Here’s a fact likely in the back of Steve Cohen’s mind: Manhattan U.S. Attorney Preet Bharara’s office has won convictions or guilty pleas in 100% of presented cases.
And regulators are even more eager to sound the death knell for Cohen’s elusively profitable SAC, a $13.9 billion hedge fund (of which $7.5 billion is Cohen’s own fortune).
For regulators, the case has been years in the making.
The government — which will likely seek to bleed the company through unprecedented restitution and fines — argues that SAC’s insider trading scheme dates back to 1999.
It wasn’t long after that SAC emerged on regulators’ radar.
The regulatory inquiry, which began almost two years ago, centres on whether information from Ms.

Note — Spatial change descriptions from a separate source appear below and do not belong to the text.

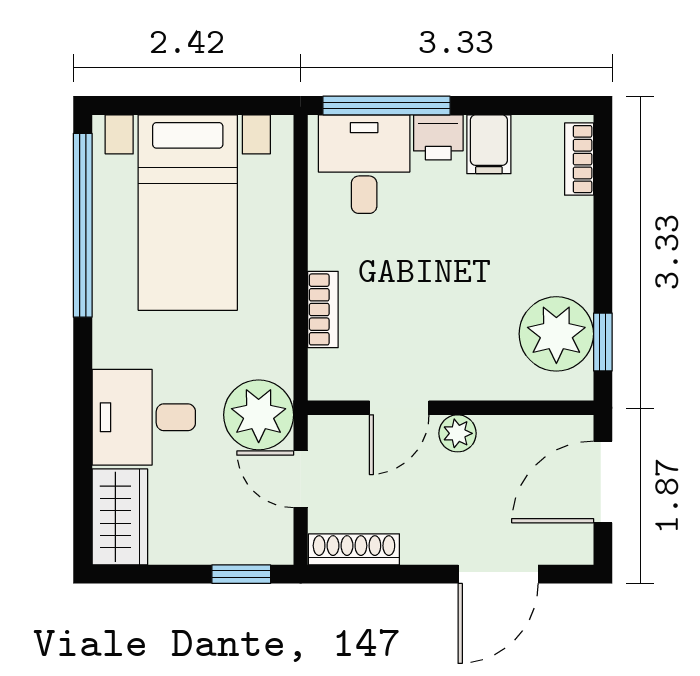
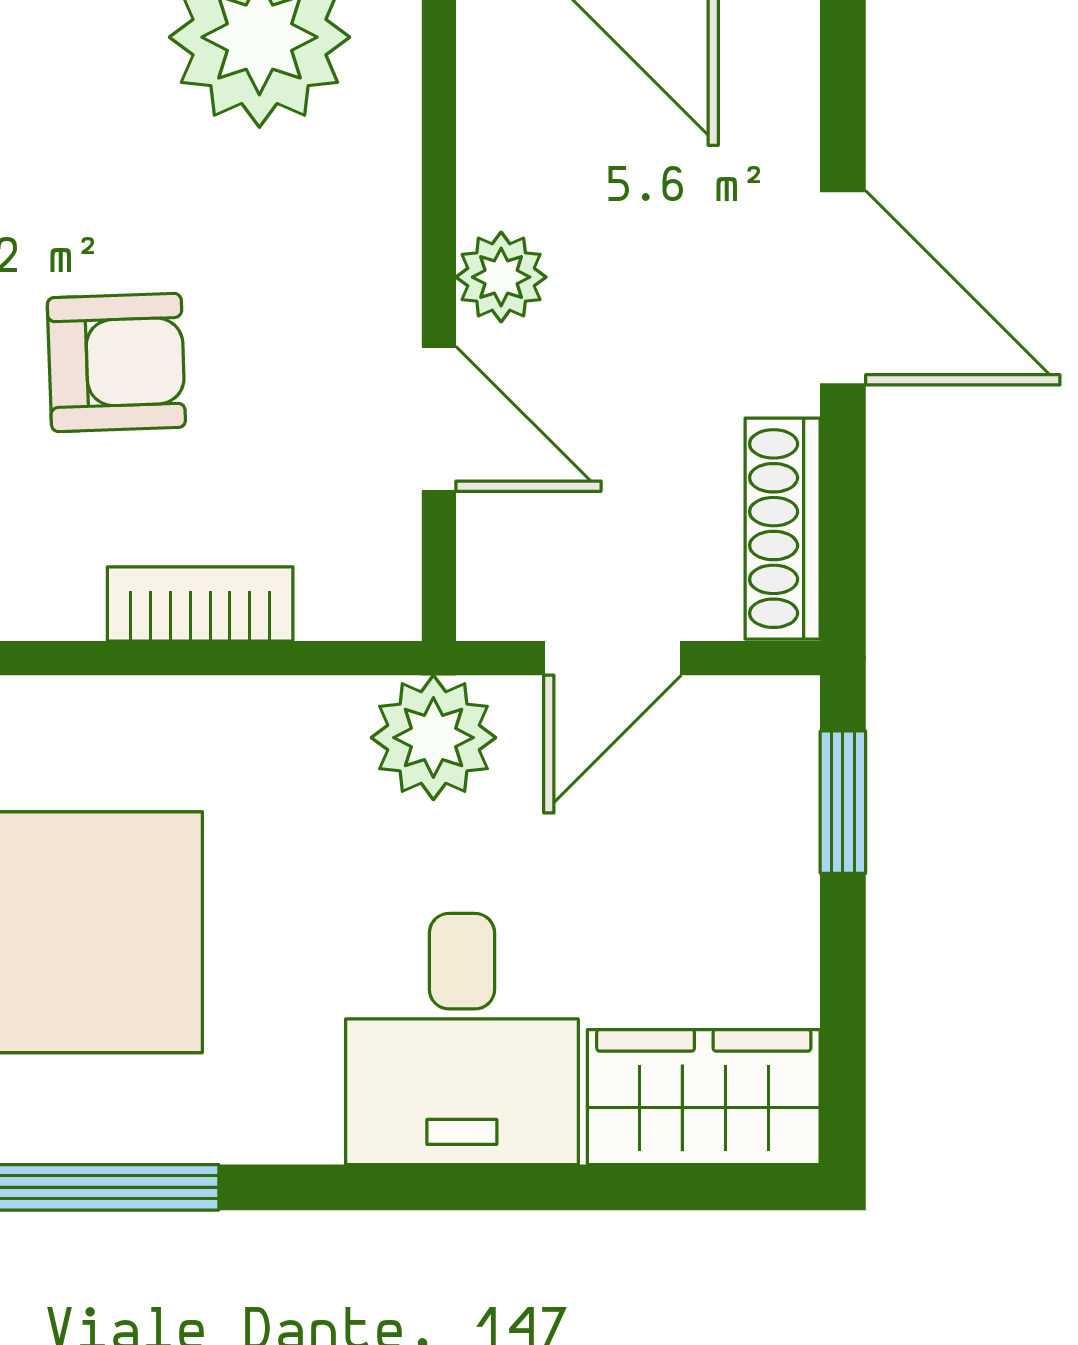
armchair: (422, 275) -> (116, 362), added
plant: (259, 415) -> (433, 738), width x0.73, depth x0.73
door: (498, 574) -> (843, 288), moved

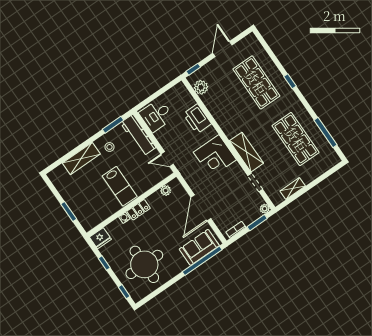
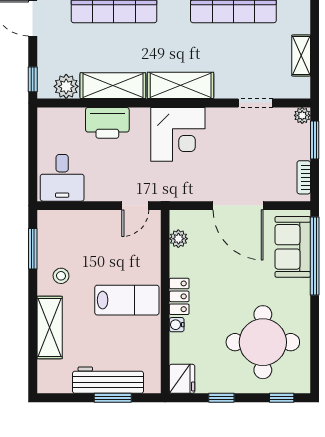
shelving: (217, 109) -> (113, 86), added
workbench: (138, 135) -> (108, 380), moved, turned 180
shelving: (246, 152) -> (181, 85), moved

Becker’s firm, Lehman Brothers, was made available to her husband, Michael J. Zimmerman, a stock trader at SAC Capital Advisors, a hedge fund with offices in Connecticut and New York, according to people involved in the inquiry. Investigators are trying to determine whether he knew about research reports by Lehman analysts before they were released to clients and whether he profited by trading in those securities.
That inquiry into SAC ended, but nevertheless piqued interest in the firm (the kind of interest a firm doesn’t want).
It’s with that in mind that we get the government indictment, which has a less than charitable understanding of the instant messages sent between traders and Steve Cohen.
Dealbreaker’s Matt Levine sums up the complaint: “Despite the euphemism training, people kept emailing Cohen saying ‘here’s a trade based on inside information’ and he kept replying, in essence, ‘cool.'”
This case is the Holy Grail for regulators. It has been for a long time.
Institutional investors have already fled Cohen’s warm embrace. As the case progresses, more investors could do the same.
And while Bharara has said he’s not trying to push SAC out of business, after billions in fines, it could very well happen.